Text segment:

This may occur, for instance, on a sub-document level, such that
each previously identified sub-document is analyzed to "populate" a
user-defined data structure, such as an index or table, with
textual elements from the semi-structured textual data. As
described in greater detail below, the resulting output can be
generated in a wide variety of formats to suit any number of
analytic processing tools. The resulting output may be combined, or
linked in some manner, with data from one or more other sources,
including structured data sources. Furthermore, the resulting
output may ultimately be inserted into a data repository, such as a
data warehouse, where it can serve as a data source to conventional
analytical processing tools.
[0026] FIG. 3 illustrates an example of pre-processing logic 14,
according to an embodiment of the invention, for pre-processing
semi-structured textual data to improve the text's use as a data
source for analytical data processing tools. In general, the
pre-processing logic 14 processes documents containing
semi-structured textual data in accordance with one or more
pre-processing directives 16 specified by an analyst. The
processing directives and operations described herein are referred
to as pre-processing directives and operations in view of the
additional processing that occurs after the semi-structured text(s)
have been conditioned for use as a data source for one or more
analytical processing tools 20.
[0027] As illustrated in FIG. 3, the pre-processing logic 14 takes
as input one or more semi-structured texts (e.g., single document
18 or multiple documents 20) and a set of pre-processing directives
16, processes the semi-structured text(s) in accordance with the
pre-processing directives 16, and then outputs the pre-processed
text 22 to a data repository 24. In one embodiment of the
invention, the pre-processing logic 14 may operate in one of two
different document processing modes. In the first document
processing mode, the pre-processing logic 14 may be configured to
operate on a single document, as illustrated by the single document
18 shown in FIG. 2. In a second document processing mode, the
pre-processing logic 14 may be configured to operate on multiple
documents successively. Accordingly, when set to operate in
multiple-document processing mode, the pre-processing directives 16
specified by the user will be used by the pre-processing logic 14
for the entire group or collection of documents 18 processed.
[0028] In one embodiment of the invention, the pre-processing logic
14 may have additional configuration settings allowing for
additional operating modes. For instance, in one embodiment,
configuration settings may allow a user to set operating modes that
determine the level of autonomy by which the processing occurs. For
example, in a fully-automatic mode, the processing of the
semi-structured textual data occurs essentially uninterrupted
without user intervention. However, other user-specified modes may
enable the user to intervene at certain times in the process to
manually provide input (e.g., to correct an anomaly), analyze or
verify some aspect of the processing. The manual manipulation of
data is often achieved with a particular processing tool, and is
described in greater detail below.

Recorded information:

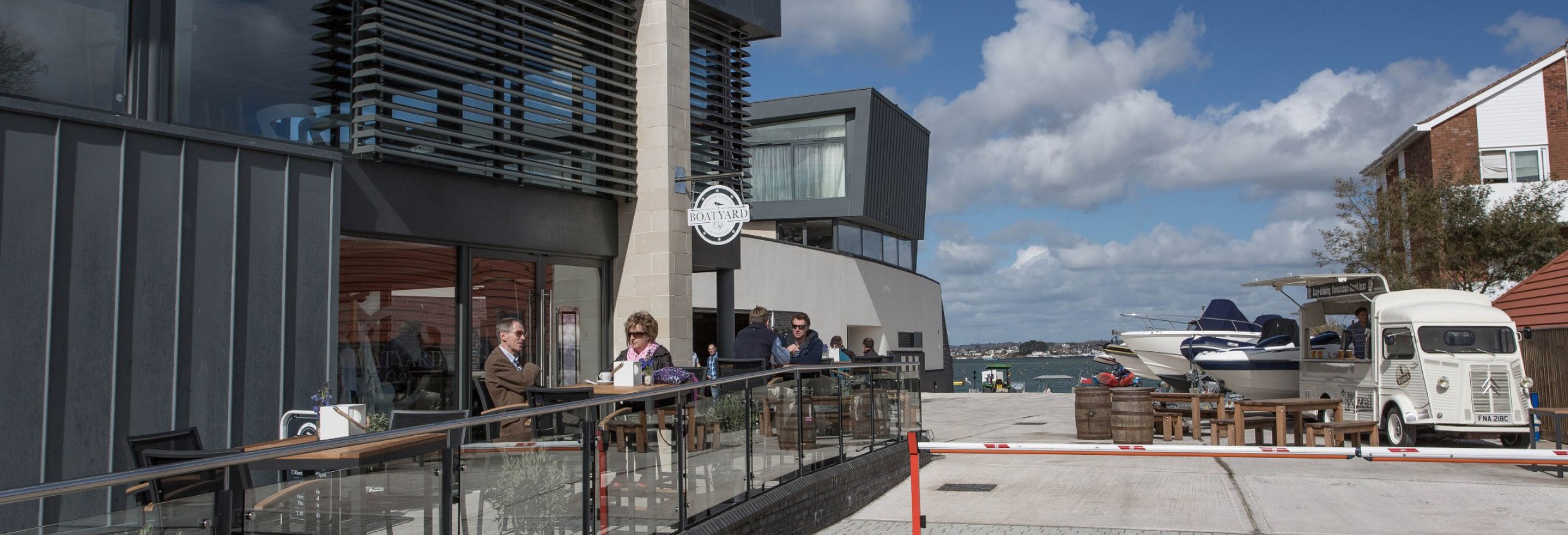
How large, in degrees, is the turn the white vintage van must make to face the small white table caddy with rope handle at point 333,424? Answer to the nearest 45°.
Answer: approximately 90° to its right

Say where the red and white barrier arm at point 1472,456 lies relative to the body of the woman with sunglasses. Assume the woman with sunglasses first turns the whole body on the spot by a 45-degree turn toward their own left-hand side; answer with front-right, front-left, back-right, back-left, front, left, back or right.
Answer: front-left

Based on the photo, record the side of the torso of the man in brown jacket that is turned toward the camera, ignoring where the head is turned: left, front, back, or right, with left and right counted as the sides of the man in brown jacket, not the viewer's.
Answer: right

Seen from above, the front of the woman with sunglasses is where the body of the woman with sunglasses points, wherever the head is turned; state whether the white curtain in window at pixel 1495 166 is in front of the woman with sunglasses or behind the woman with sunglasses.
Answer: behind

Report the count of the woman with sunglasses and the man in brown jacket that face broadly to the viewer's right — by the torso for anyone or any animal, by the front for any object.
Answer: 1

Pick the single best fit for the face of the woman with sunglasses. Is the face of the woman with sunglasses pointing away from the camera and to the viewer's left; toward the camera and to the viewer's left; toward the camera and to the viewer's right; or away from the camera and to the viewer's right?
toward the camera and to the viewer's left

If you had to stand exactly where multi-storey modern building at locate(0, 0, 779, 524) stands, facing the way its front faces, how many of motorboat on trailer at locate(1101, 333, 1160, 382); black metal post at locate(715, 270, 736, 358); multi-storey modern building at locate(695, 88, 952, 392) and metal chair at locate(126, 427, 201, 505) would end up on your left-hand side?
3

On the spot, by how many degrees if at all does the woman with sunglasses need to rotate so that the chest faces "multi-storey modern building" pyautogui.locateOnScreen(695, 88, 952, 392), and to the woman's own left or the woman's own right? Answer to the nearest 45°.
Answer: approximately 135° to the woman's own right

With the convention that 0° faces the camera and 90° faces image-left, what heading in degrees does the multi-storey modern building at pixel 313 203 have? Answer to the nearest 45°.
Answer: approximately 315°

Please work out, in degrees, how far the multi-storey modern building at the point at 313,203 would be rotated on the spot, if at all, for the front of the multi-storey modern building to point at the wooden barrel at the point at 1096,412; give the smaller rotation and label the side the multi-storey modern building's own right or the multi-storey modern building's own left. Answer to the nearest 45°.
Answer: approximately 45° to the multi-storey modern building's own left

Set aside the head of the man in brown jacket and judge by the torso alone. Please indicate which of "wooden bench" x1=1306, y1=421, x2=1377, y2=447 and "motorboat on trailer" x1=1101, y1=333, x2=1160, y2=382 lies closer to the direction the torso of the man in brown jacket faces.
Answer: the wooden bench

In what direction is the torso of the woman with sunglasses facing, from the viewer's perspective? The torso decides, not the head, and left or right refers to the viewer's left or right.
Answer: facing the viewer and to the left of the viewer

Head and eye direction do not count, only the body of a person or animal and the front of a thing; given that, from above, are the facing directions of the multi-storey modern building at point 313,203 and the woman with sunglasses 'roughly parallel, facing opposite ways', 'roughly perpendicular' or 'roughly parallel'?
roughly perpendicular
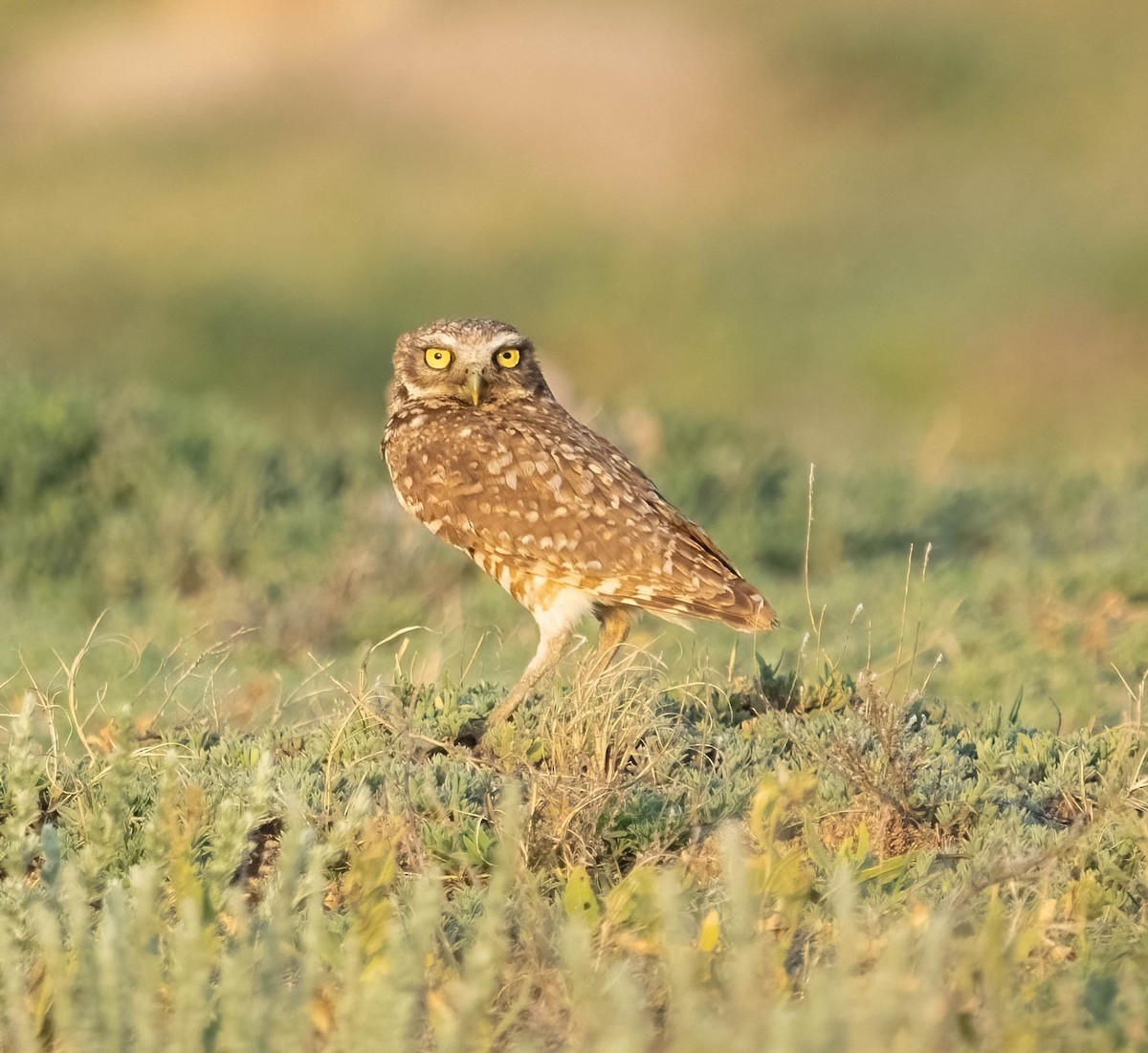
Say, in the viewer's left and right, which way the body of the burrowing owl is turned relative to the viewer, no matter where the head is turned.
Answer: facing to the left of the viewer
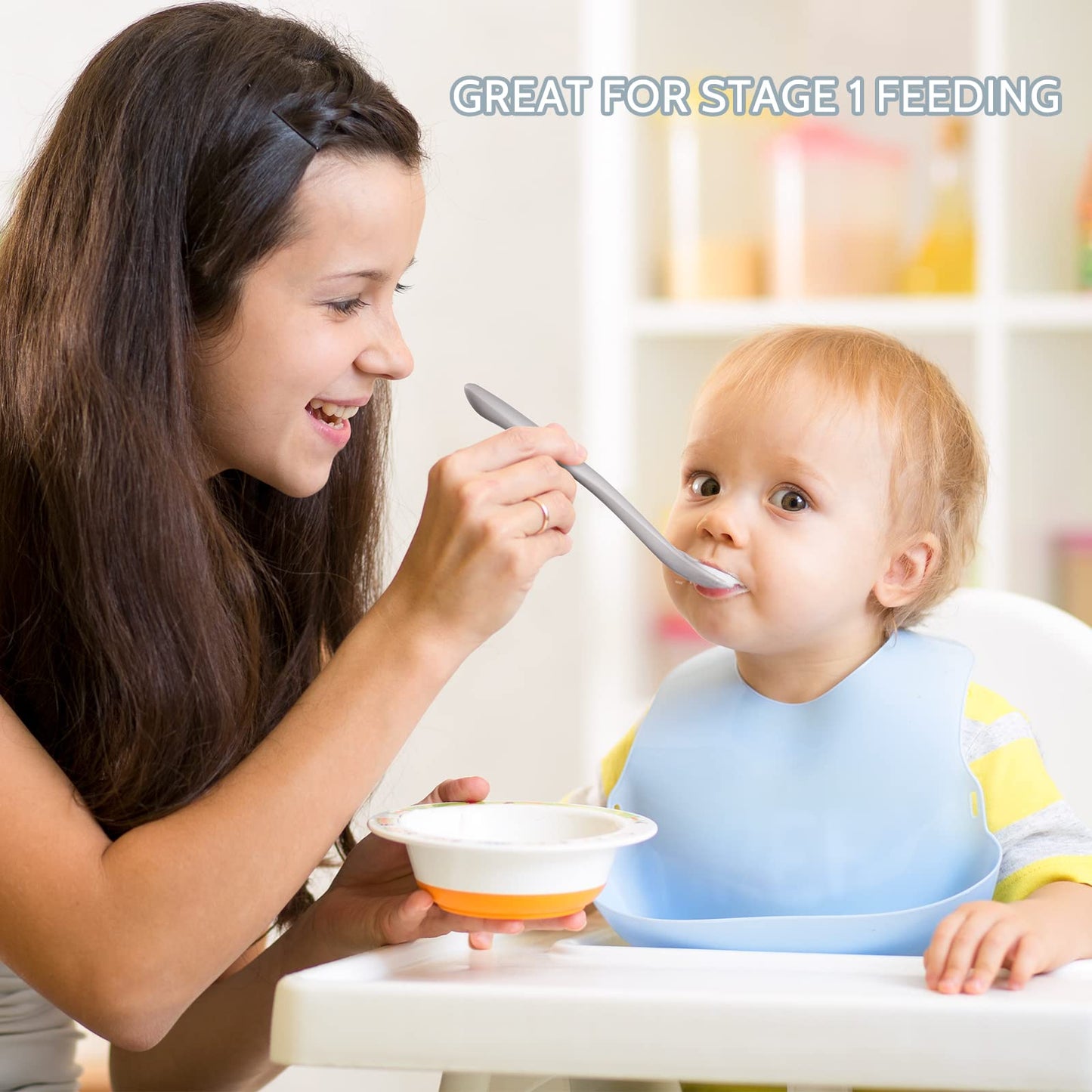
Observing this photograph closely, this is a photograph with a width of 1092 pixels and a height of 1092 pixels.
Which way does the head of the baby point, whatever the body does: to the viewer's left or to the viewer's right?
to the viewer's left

Brief: Continue the patent passage above on pre-processing semi-structured text, picking up right after its final sentence.

Expected answer:
[0029] The pre-processing directives 16 are in essence, commands,
instructions, rules, or parameters established by a user and used
by the pre-processing logic 14 to perform a particular processing
task. The pre-processing directives 16 may be specific to a certain
document type or class, or may have broadly defined commands,
instructions or rules that work with many document types or
classes. For instance, a particular pre-processing directive for
processing a collection of recipes may include recipe-centric rules
with names of foods, and so on. Accordingly, after a user or
analyst has generated a set of pre-processing directives specific
for a particular set of input documents or files, the
pre-processing directives may be organized and saved for later use.
Furthermore, in one embodiment of the invention, a pre-processing
directive 16 may be generated using a customized editing
application with a graphical user interface, thereby allowing a
user to quickly create new pre-processing directives, and/or edit
and manipulate existing pre-processing directives.
[0030] In general, the pre-processing directives 16 are the
mechanism used by the user or analyst to describe characteristics
of the documents being processed to the pre-processing logic 14. As
illustrated in FIG. 3, the pre-processing directives 16 are shown
grouped in one of three categories corresponding with the
particular processing stage to which the directive is associated.
For instance, as illustrated in FIG. 3, three broadly-defined
categories of directives are shown, sub-document identification
directives 26, integration directives 28, and output parameters
30.
[0031] A pre-processing directive in the sub-document
identification category is one that provides a command,
instruction, rule or some parameter that is used by the
pre-processing logic 14 to determine what portions of text in the
semi-structured textual data comprise sub-documents. There are
several mechanisms that may be used to identify the boundaries, or
sub-document breaks, of a particular sub-document. For instance, in
the case of safety inspection reports, each textual description of
an inspection may start with a date. Accordingly, a pre-processing
directive 16 may instruct the pre-processing logic 14 to identify
dates specified in a particular format. For example, when the
pre-processing logic discovers textual data in the form of
YYYY/MM/DD, a new grouping of semi-structured data (e.g., a
sub-document) is created. In this case, YYYY/MM/DD indicates the
beginning of a new inspection report within the semi-structured
textual data. Therefore the pre-processing logic 14 recognizes a
new sub-document. In the case of a chemical book that contains
chemical properties, a pre-processing directive 16 may indicate to
the pre-processing logic 14 that a new grouping of text (e.g., a
sub-document) begins when a chemical name preceded by an end of
line character is identified. In other scenarios, a sub-document
may be delineated by something as simple as a numbered list that is
in the format of "nn." There are in fact a great number of
characteristics which may signal that a new sub-document has been
encountered within the semi-structured textual data that is being
analyzed. Accordingly, an analyst has great flexibility in defining
pre-processing directives that indicate to the pre-processing logic
14 those characteristics that signal a sub-document break (e.g.,
beginning or end).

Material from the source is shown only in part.